There were 386 households, out of which 32.1% had children under the age of 18 living with them, 62.2% were married couples living together, 9.3% had a female householder with no husband present, and 24.9% were non-families. 17.9% of all households were made up of individuals, and 6.2% had someone living alone who was 65 years of age or older. The average household size was 2.54 and the average family size was 2.85.

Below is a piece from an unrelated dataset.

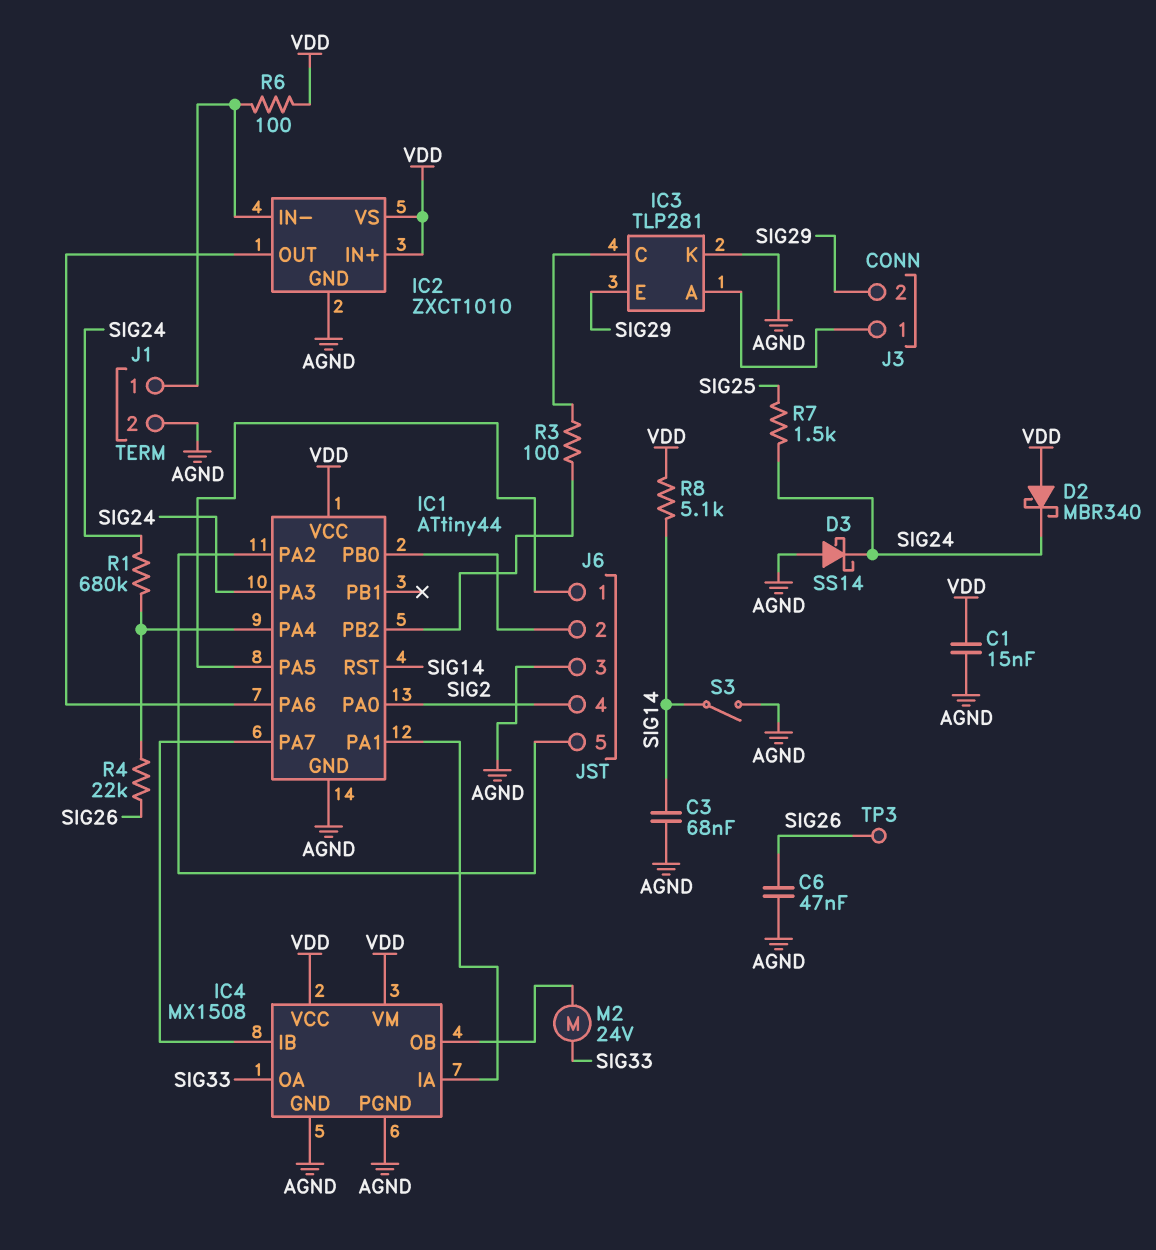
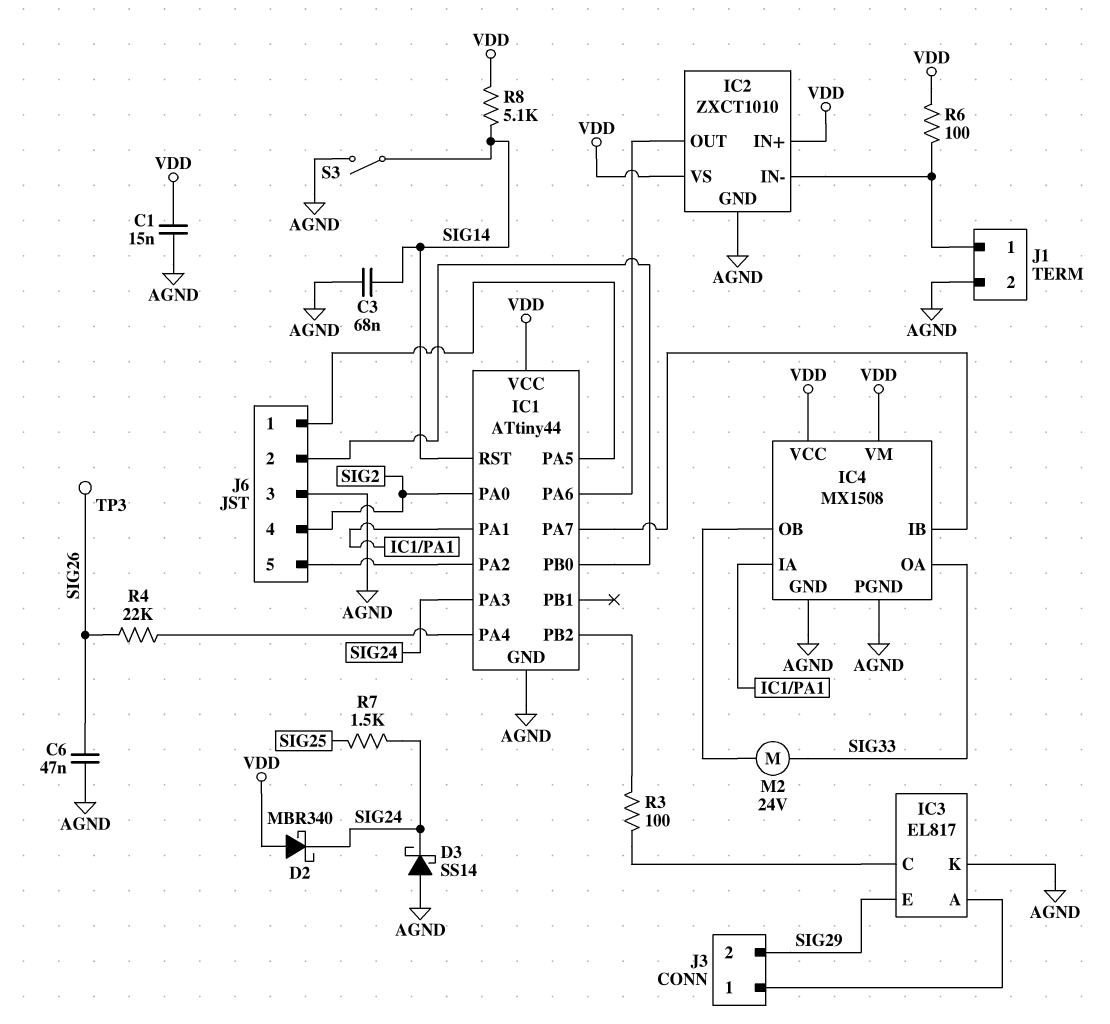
IC3: TLP281 -> EL817
R1: 680k (IC1/PA4, SIG24) -> none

In the town, the population was spread out, with 25.0% under the age of 18, 5.6% from 18 to 24, 29.5% from 25 to 44, 27.9% from 45 to 64, and 12.0% who were 65 years of age or older. The median age was 39 years. For every 100 females, there were 94.1 males. For every 100 females age 18 and over, there were 97.1 males.

The median income for a household in the town was $42,344, and the median income for a family was $46,635. Males had a median income of $32,153 versus $26,042 for females. The per capita income for the town was $21,355. About 7.0% of families and 11.0% of the population were below the poverty line, including 14.5% of those under age 18 and 13.3% of those age 65 or over.